Chumbo Gordo

Aleatórios que vêm na cabeça. Por Angelo Castelo Branco

ALEATÓRIOS QUE VÊM NA CABEÇA

ANGELO CASTELO BRANCO

… Bolsonaro lembra um pouco a figura excêntrica de Jânio Quadros a quem não pode ser nivelado por conta da ausência de mesóclises …

Um presidente imprevisível num país de políticos santificados pela pureza é um alto risco. Mas, ante o medo, cabe ao Congresso, tal como fez com Collor e Dilma, interromper qualquer mandato presidencial através do instrumento constitucional do impeachment.

Bolsonaro lembra um pouco a figura excêntrica de Jânio Quadros a quem não pode ser nivelado por conta da ausência de mesóclises.

O atual presidente abusa da linguagem direta e nada polida, diferente das aparições de seus antecessores (já nos círculos íntimos os vocabulários são mais hostis conforme revelaram as conversas do presidente Lula gravadas por Moro).

Por outro lado, há de se considerar a questão da Lava Jato. A operação pode ser vista por dois lados: o lado que recuperou os bilionários desvios dos recursos subtraídos dos cofres públicos roubados através de acordos multilaterais entre o poder político e empresas privadas, e as sequelas que restaram.

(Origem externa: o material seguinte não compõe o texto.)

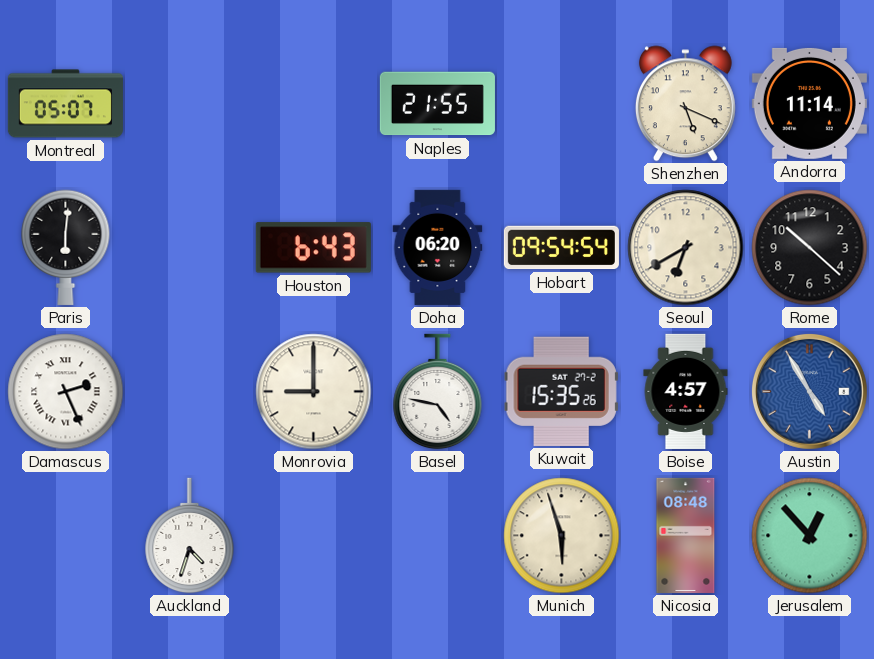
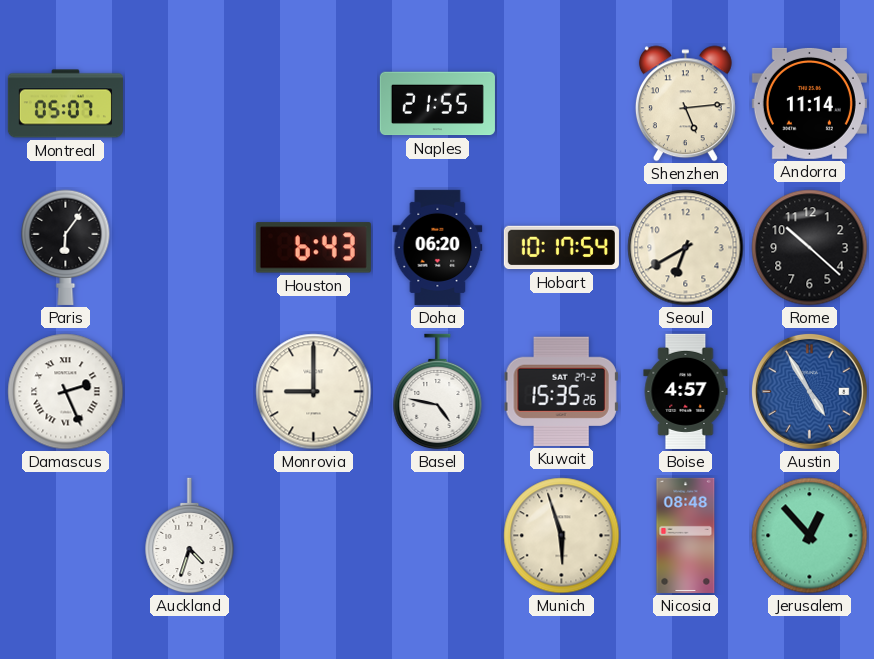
Shenzhen: 5:19 -> 5:14
Paris: 6:01 -> 6:06
Hobart: 09:54 -> 10:17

No rol das sequelas devemos considerar o ódio das categorias políticas e de pessoas punidas pela Lava Jato, e o desmonte em massa de empreiteiras que faliram e tiveram que desempregar milhões, que de uma hora para outra amanheceram sem emprego, pagando o preço de uma manobra da qual tiveram culpa alguma.

O processo da democracia pelo avesso terminou afunilando entre duas opções: ou o eleitor iria premiar o PT passando por cima do que foi denominado de “maior escândalo da nação”, ou iria optar pelo antipetismo qualquer que fosse o rosto do antipetista…

Admite-se que, como tudo na vida, a Lava Jato tem duas faces. Uma positiva, na medida da moralização no trato do dinheiro público, e outra negativa na medida do súbito desaquecimento da economia. É uma espécie de quimioterapia na estrutura da máquina brasileira. O remédio cura, mas maltrata o paciente.

Lula, Dilma, Temer e Bolsonaro são meras representações de uma peça shakespeariana focada num imaginário remendo de país chamado Brasil. Uma nação cujo povo pratica a democracia pelo avesso pois seus eleitos sempre contribuem para piorar as condições sociais e econômicas da nação.

Há séculos que a pobreza e a escravidão perduram em regiões como a do Nordeste onde reinam políticos ricos e privilegiados cercados pela doença, pelo analfabetismo, pela fome nas ruas, e a violência e a miséria nas periferias.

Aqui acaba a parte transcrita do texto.